→ **Problem requirements**
I would like each line of the data that holds the word "Figure" copied out.
[[ Excerpted records, beginning ]]
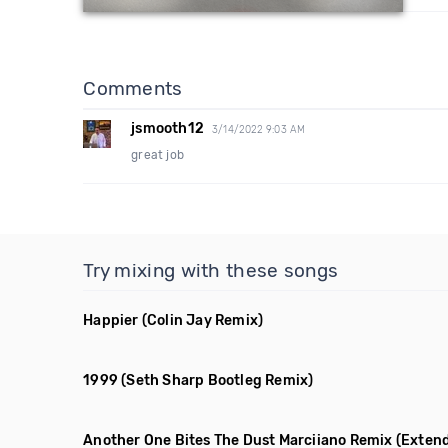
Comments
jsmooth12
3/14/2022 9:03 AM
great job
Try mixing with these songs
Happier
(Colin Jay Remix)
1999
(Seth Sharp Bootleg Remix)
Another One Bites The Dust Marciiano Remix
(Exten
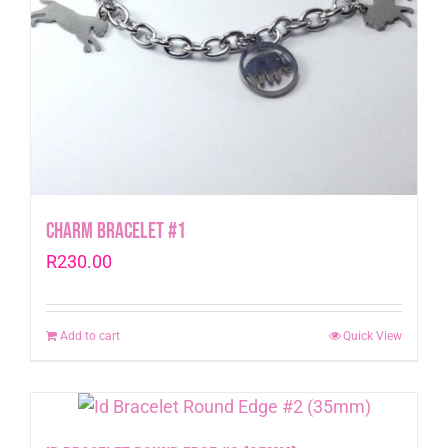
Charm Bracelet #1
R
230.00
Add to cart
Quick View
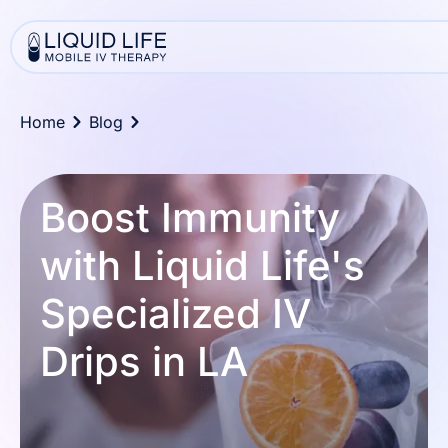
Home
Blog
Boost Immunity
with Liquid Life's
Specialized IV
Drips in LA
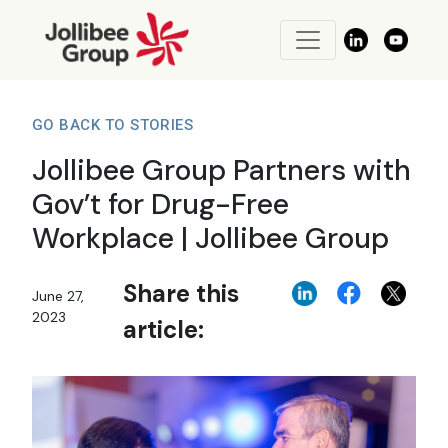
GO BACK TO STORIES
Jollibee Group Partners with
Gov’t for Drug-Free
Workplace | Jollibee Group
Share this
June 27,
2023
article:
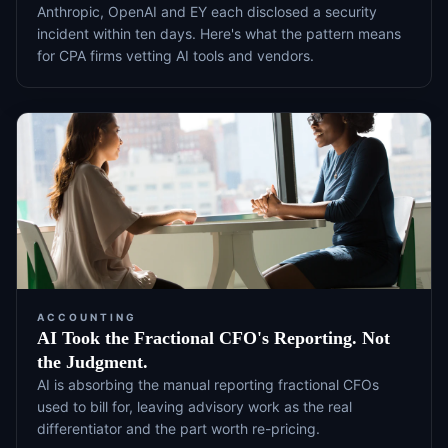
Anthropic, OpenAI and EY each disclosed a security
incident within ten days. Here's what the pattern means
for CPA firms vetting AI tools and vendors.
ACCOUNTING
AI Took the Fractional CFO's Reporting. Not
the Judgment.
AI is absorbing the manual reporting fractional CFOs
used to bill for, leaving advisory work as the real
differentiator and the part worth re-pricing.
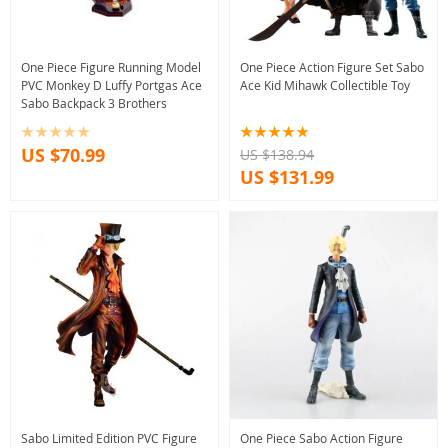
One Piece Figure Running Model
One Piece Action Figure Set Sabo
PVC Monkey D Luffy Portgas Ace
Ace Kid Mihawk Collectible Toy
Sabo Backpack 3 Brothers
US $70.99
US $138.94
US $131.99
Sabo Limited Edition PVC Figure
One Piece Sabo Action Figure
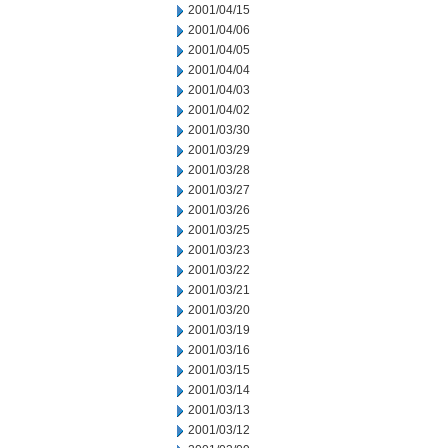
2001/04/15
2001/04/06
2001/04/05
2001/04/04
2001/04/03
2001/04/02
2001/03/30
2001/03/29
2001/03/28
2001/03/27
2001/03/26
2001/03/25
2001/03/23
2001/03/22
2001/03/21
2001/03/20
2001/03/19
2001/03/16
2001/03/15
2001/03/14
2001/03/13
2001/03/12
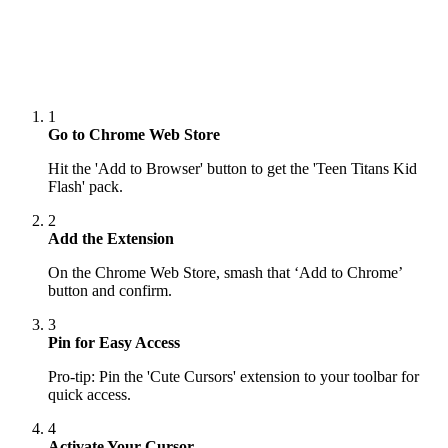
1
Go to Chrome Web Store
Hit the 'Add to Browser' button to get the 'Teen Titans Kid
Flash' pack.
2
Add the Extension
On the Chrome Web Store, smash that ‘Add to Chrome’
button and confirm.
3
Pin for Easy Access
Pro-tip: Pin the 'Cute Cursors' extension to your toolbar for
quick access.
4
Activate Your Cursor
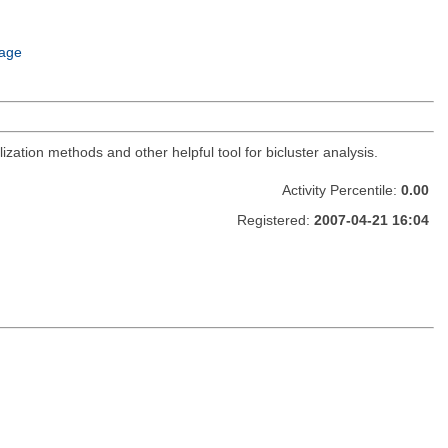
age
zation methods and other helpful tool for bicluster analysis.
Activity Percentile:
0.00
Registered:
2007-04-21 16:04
[[ Excerpted records, end ]]
→ **Response for this exercise**
One Piece Figure Running Model
One Piece Action Figure Set Sabo
Sabo Limited Edition PVC Figure
One Piece Sabo Action Figure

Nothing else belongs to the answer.